James Alvin Palmer
born James Alvin Wiesen
- Bats Right, Throws Right
- Height 6' 3", Weight 196 lb.
- School Arizona State University, Towson University
- High School Scottsdale High School
- Debut April 17, 1965
- Final Game May 12, 1984
- Born October 15, 1945 in New York, NY USA
"Jim had one of the most beautiful deliveries I've ever seen. It was almost like watching ballet." - Ray Miller, former Orioles pitching coach
In the year that Mike Flanagan won the Cy Young Award, someone asked him about another Baltimore pitcher, Jim Palmer, who had earned the same honor years earlier: "Yeah, Palmer is Cy Old," Flanagan replied, without cracking a smile.
Right-hander Jim Palmer spent his entire career with the Baltimore Orioles and was arguably the best pitcher of the 1970s. He won three Cy Young Awards (1973, 1975, and 1976), was named to six All-Star Games, and won 20 games eight times. In 1983, he notched a final World Series win for the Orioles, but the next season, his ERA was over 9.00 and he was released.

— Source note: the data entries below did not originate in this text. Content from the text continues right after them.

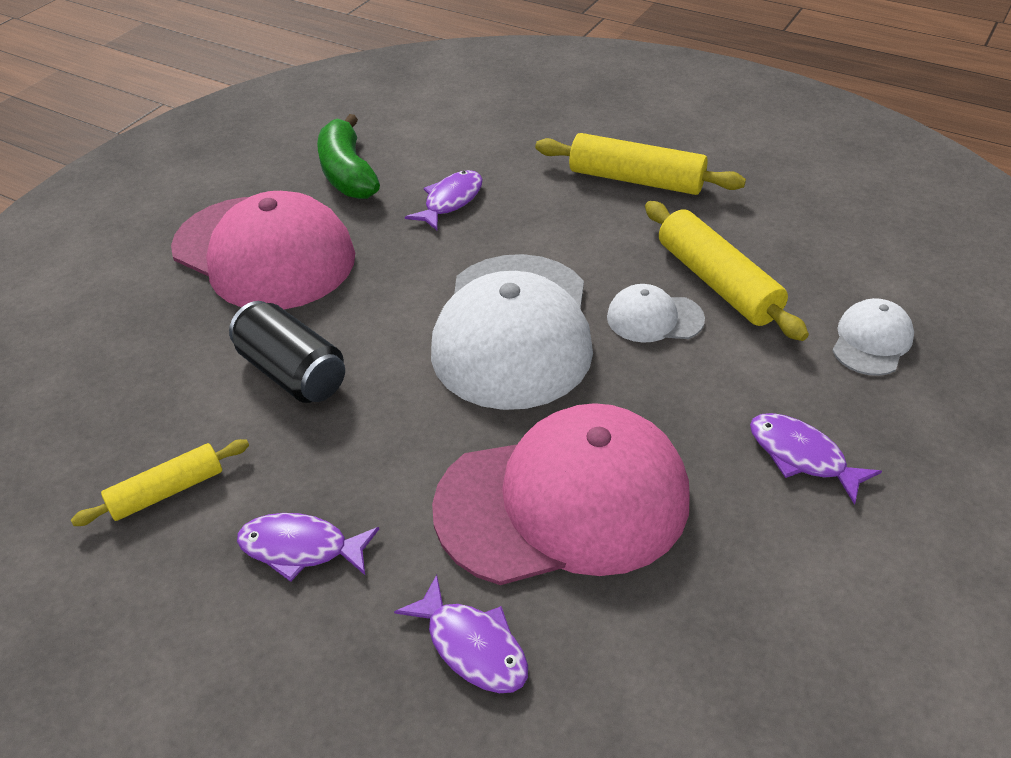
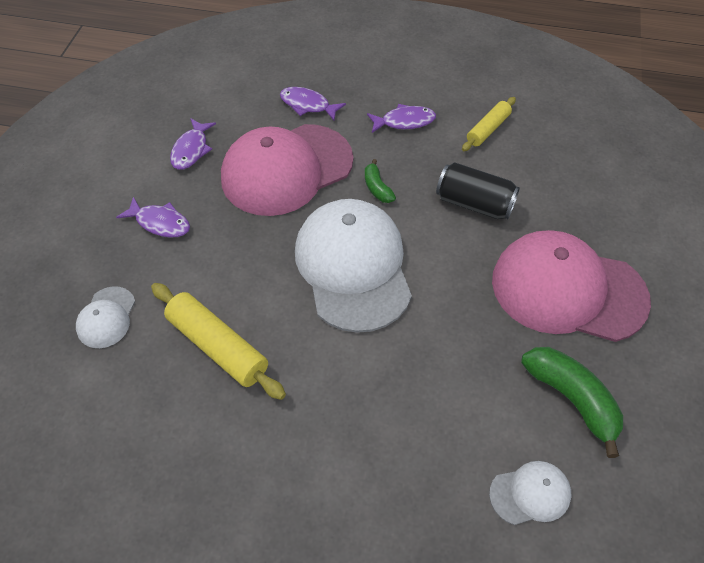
camera: 160 degrees right, 10 degrees up
purple fish [405,170,483,230] -> purple fish moved to [170,118,216,170]
yellow rolling pin [535,133,746,195] -> none
white cap [607,284,705,343] -> white cap moved to [489,461,571,525]
none -> green banana [365,159,396,203]

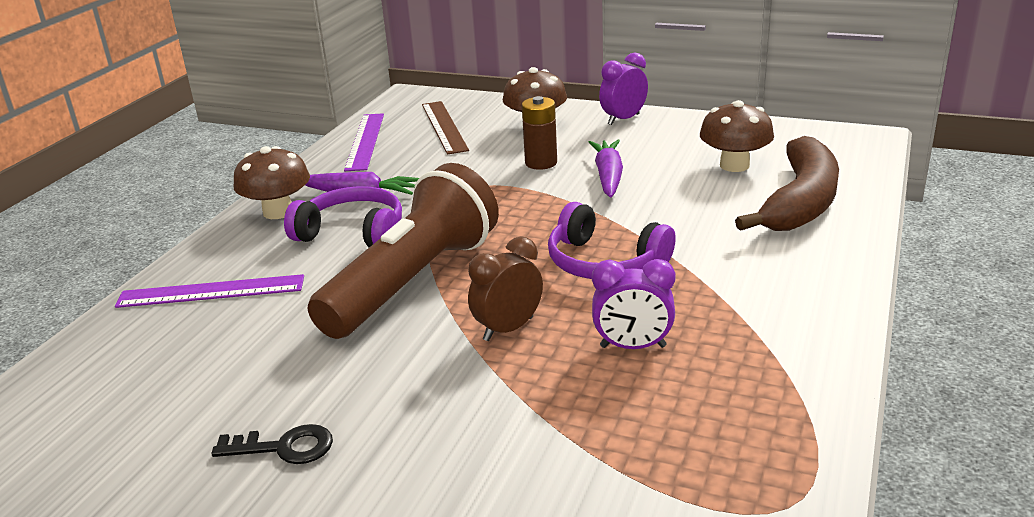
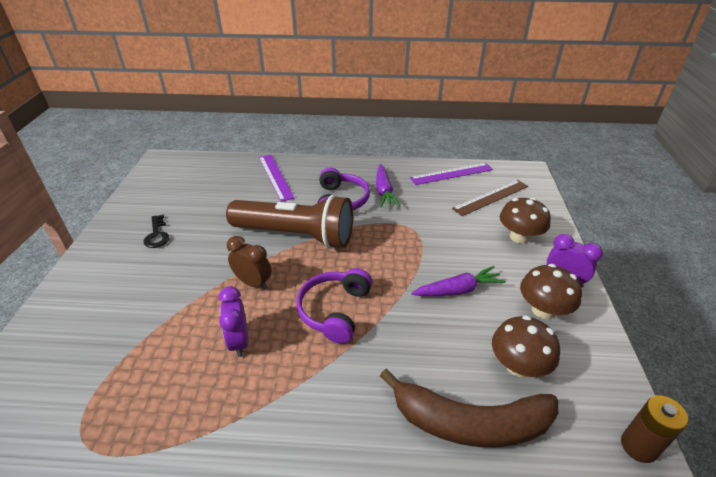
camera: 70 degrees right, 10 degrees up
brown mushroom [234,146,310,219] -> brown mushroom moved to [520,264,582,319]
brown battery [522,96,557,170] -> brown battery moved to [621,395,688,463]

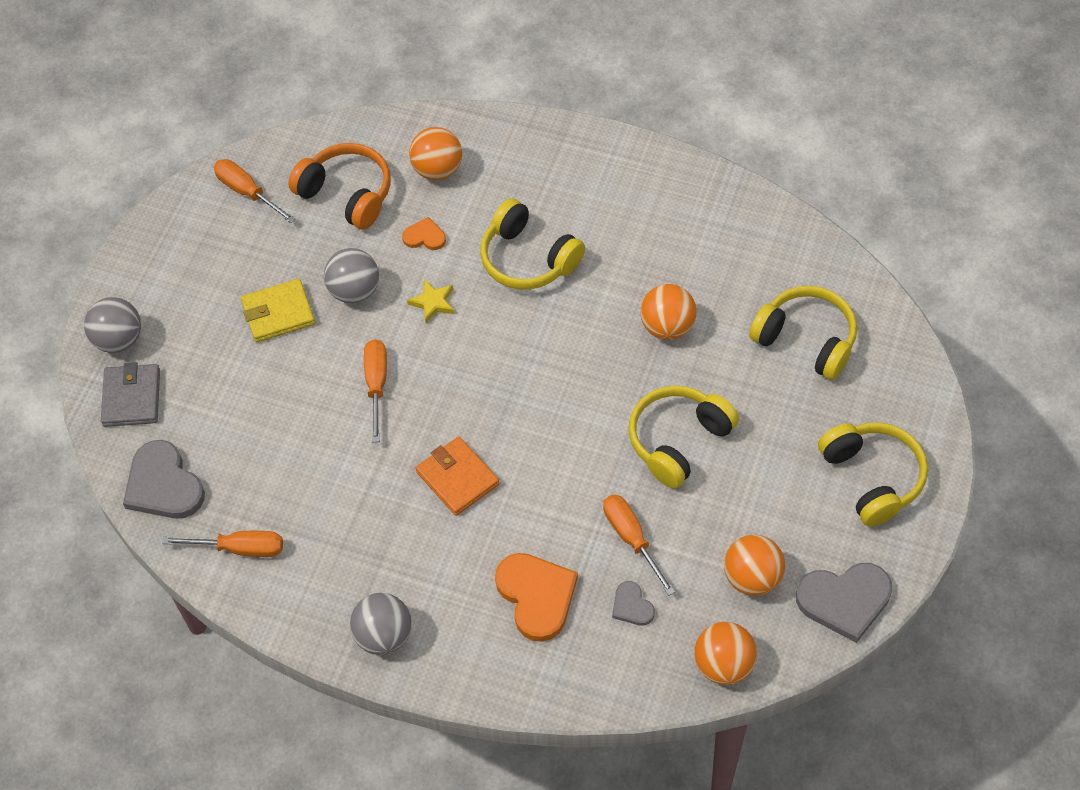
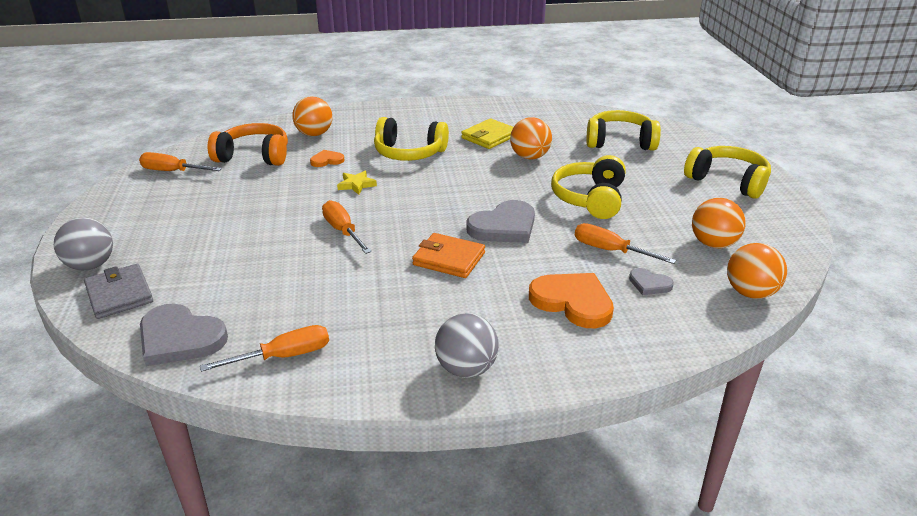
camera: 30 degrees left, 25 degrees down
yellow wallet [241,279,315,342] -> yellow wallet moved to [461,118,513,149]
grey ball [324,248,379,303] -> none
grey heart [796,563,892,643] -> grey heart moved to [466,200,535,243]

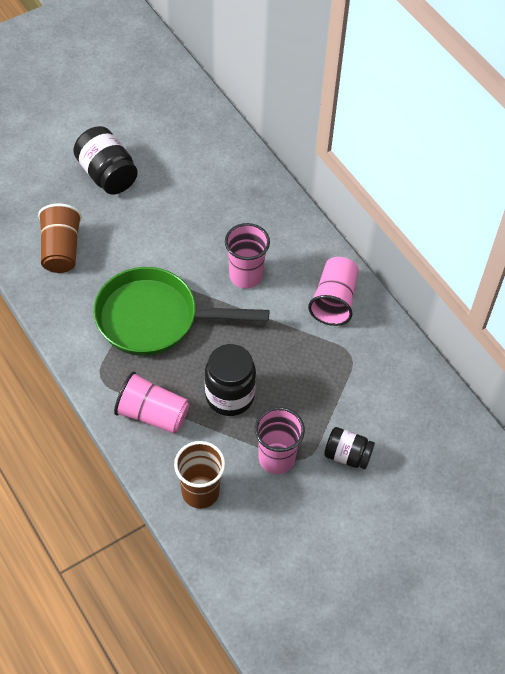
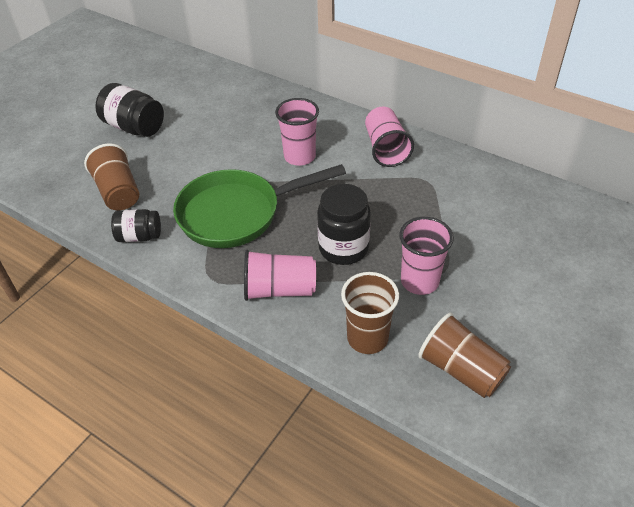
camera: 20 degrees left, 10 degrees down
black jar [324,427,375,469] -> black jar moved to [111,209,161,242]
none -> brown cup [418,313,511,398]

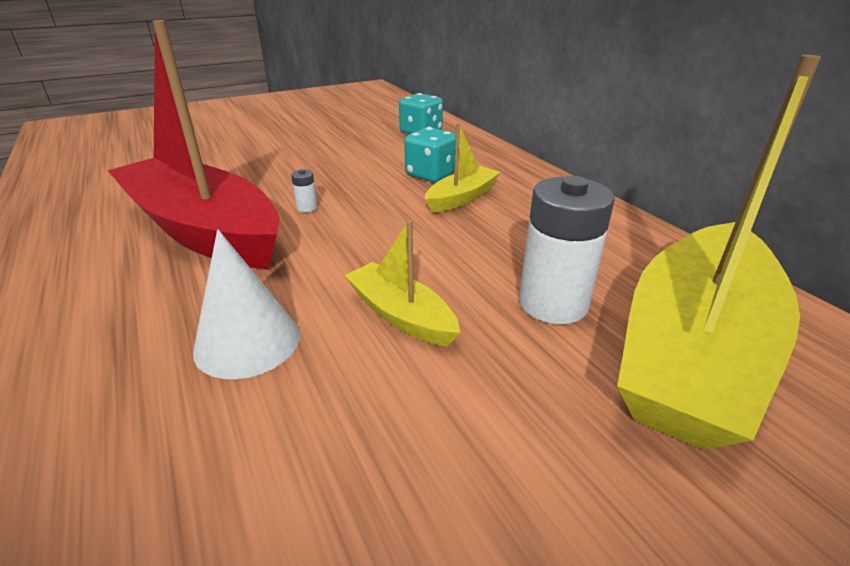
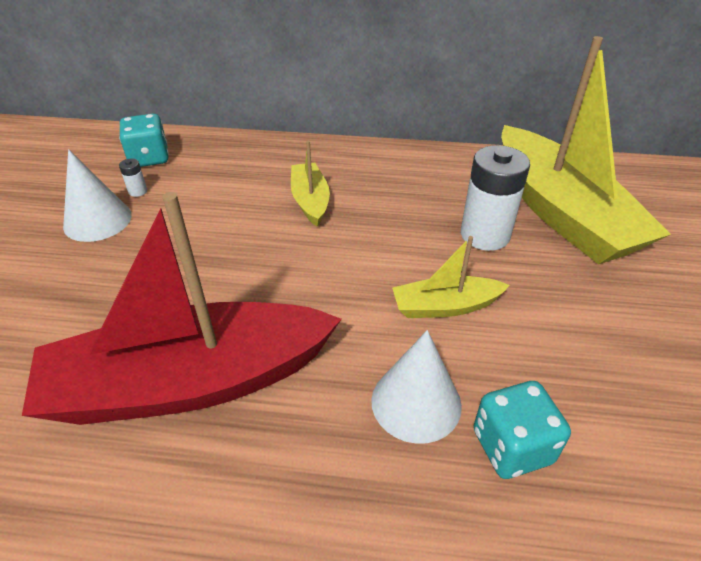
camera: 55 degrees left, 10 degrees up
white battery [291,169,318,212] -> white battery moved to [119,158,147,197]
turquoise dice [404,127,456,182] -> turquoise dice moved to [474,381,571,479]
none -> white cone [63,149,132,242]

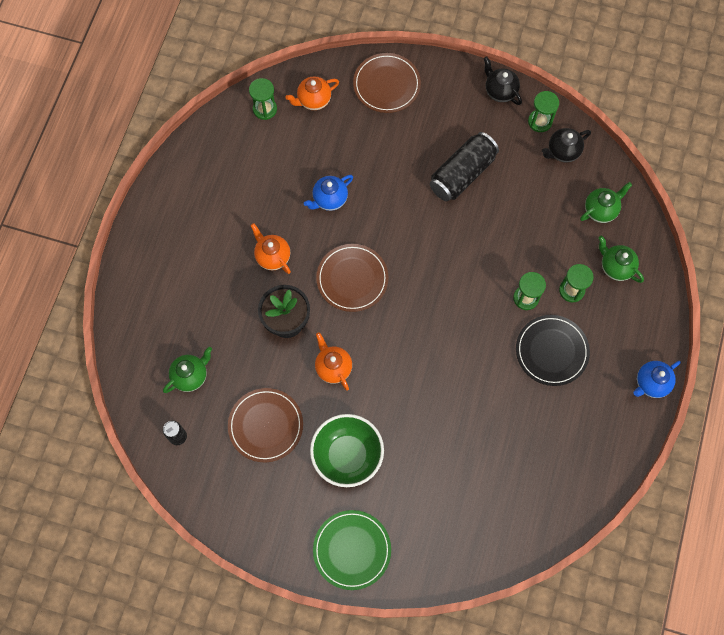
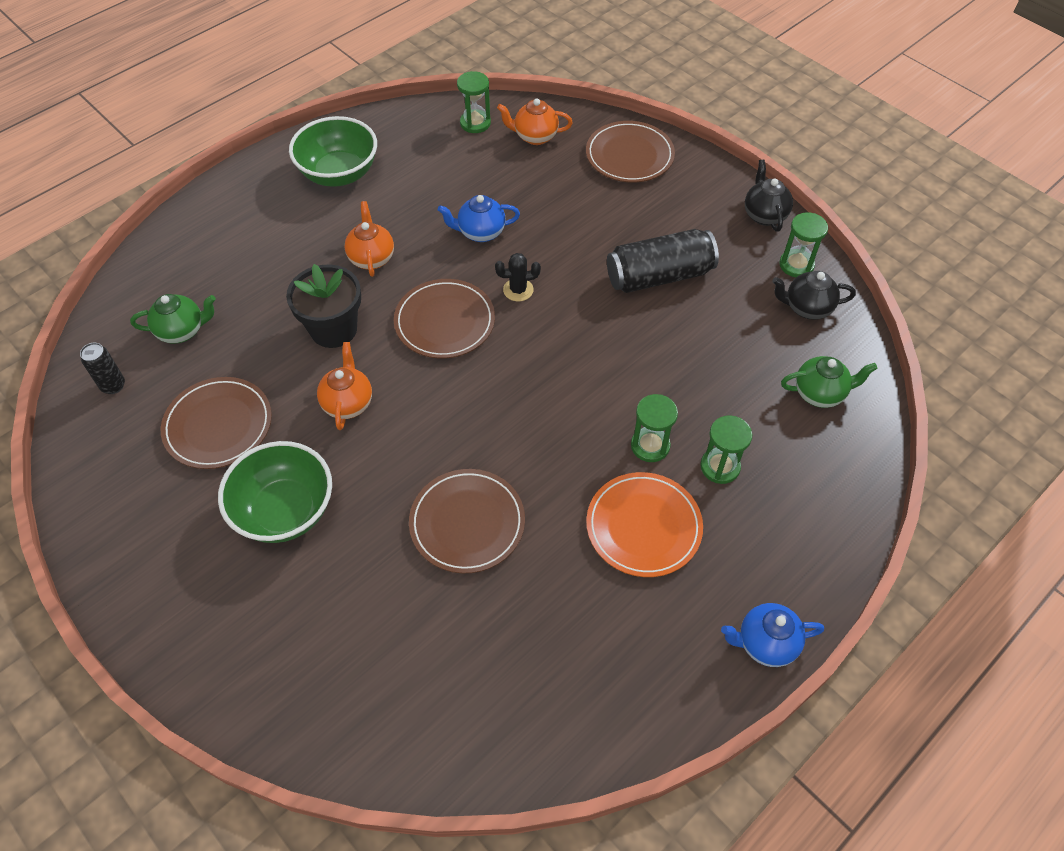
camera: 30 degrees right, 15 degrees down
green plate [313,510,391,590] -> none
black plate [516,315,590,386] -> orange plate [586,472,703,577]
green teapot [598,236,644,283] -> none
none -> green bowl [289,116,377,187]
none -> brown plate [409,469,525,573]
none -> black cactus [495,253,541,301]

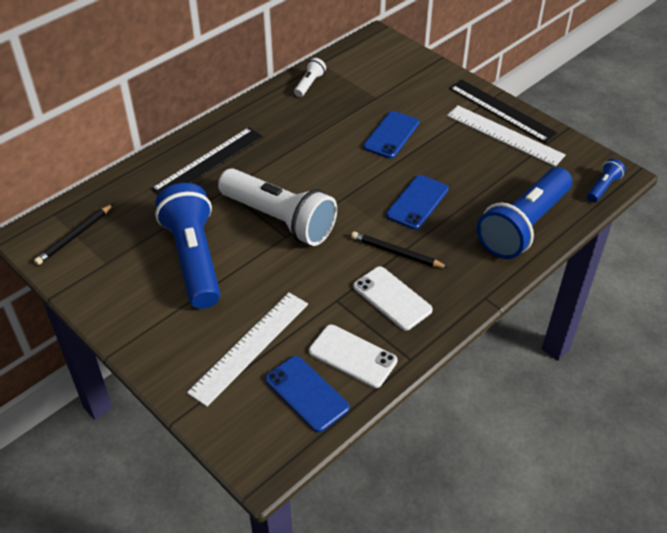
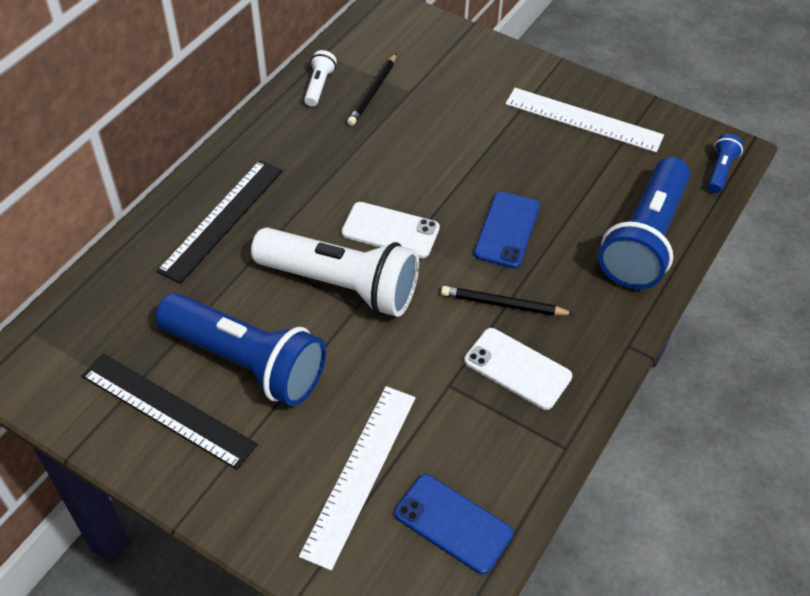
camera: 15 degrees left, 5 degrees up
black pencil [34,204,113,265] -> black pencil moved to [347,53,397,126]
blue flashlight [155,183,220,309] -> blue flashlight turned 150 degrees clockwise [156,293,326,406]
white phone [309,325,397,388] -> white phone moved to [341,202,440,258]
blue phone [363,111,420,159] -> none
black ruler [449,79,558,143] -> black ruler moved to [82,353,258,470]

He attempted a comeback in 1991, after he had been inducted in the Hall of Fame, but it fizzled out in spring training.
He was elected to the Baseball Hall of Fame on January 9, 1990 by the Baseball Writers Association of America. His #22 was retired by the Orioles in 1985, a year before he was inducted into the team's Hall of Fame alongside teammate Ken Singleton. In 2012, the Orioles unveiled a statue of his outside Oriole Park at Camden Yards, where his likeness joined that of other franchise greats, including manager Earl Weaver. Since his playing career ended, he has remained in the Oriole family, working as a television broadcaster for the team.
He became the only pitcher to give up three home runs in an All-Star Game, doing so the 1977 All-Star Game. But despite four times in the league's top 10 for home runs allowed and a long career, Palmer never gave up a grand slam during his career. This was not by accident: he explained that he would rather give up a walk with the bases loaded than a long hit, and would deliberately nibble around the plate in such situations, never challenging the hitters directly. It may have given his manager gray hair, but it worked.
He was adopted at birth by a rich New Yorker named Moe Wielsen, but his adoptive father died when he was 8 and he moved to California with his mother, who remarried actor Max Palmer. The family moved to Arizona before high school and he was briefly at Arizona State University before signing his first pro contract.
In addition to his playing career, Palmer is known for appearing in ads for Jockey underwear and The Money Store. He got his nickname "Cakes" for his love of eating pancakes, especially on days he was starting.
- 6-time AL All-Star (1970-1972, 1975, 1977 & 1978)
- 3-time AL Cy Young Award Winner (1973, 1975 & 1976)
- 4-time AL Gold Glove Winner (1976-1979)
- 2-time AL ERA Leader (1973 & 1975)
- 3-time AL Wins Leader (1975-1977)
- AL Winning Percentage Leader (1982)
- 4-time AL Innings Pitched Leader (1970 & 1976-1978)
- AL Complete Games Leader (1977)
- 2-time AL Shutouts Leader (1970 & 1975)
- 15 Win Seasons: 12 (1966, 1969-1973, 1975-1978, 1980 & 1982)
- 20 Win Seasons: 8 (1970-1973 & 1975-1978)
- 200 Innings Pitched Seasons: 11 (1966, 1970-1973, 1975-1978, 1980 & 1982)
- 300 Innings Pitched Seasons: 4 (1970 & 1975-1977)
- Won three World Series with the Baltimore Orioles (1966, 1970 & 1983)
- Baseball Hall of Fame: Class of 1990
|AL Cy Young Award|
|Gaylord Perry||Jim Palmer||Catfish Hunter|
|Catfish Hunter||Jim Palmer||Jim Palmer|
|Jim Palmer||Jim Palmer||Sparky Lyle|
- Thomas Boswell: "Palmer vs. Palmer", in Why Time Begins on Opening Day, Penguin Books, New York, NY, 1984, pp. 223-238.
- Tyler Kepner: "Jim Palmer, at 70, Is Still Talking Pitching", The New York Times, May 28, 2016.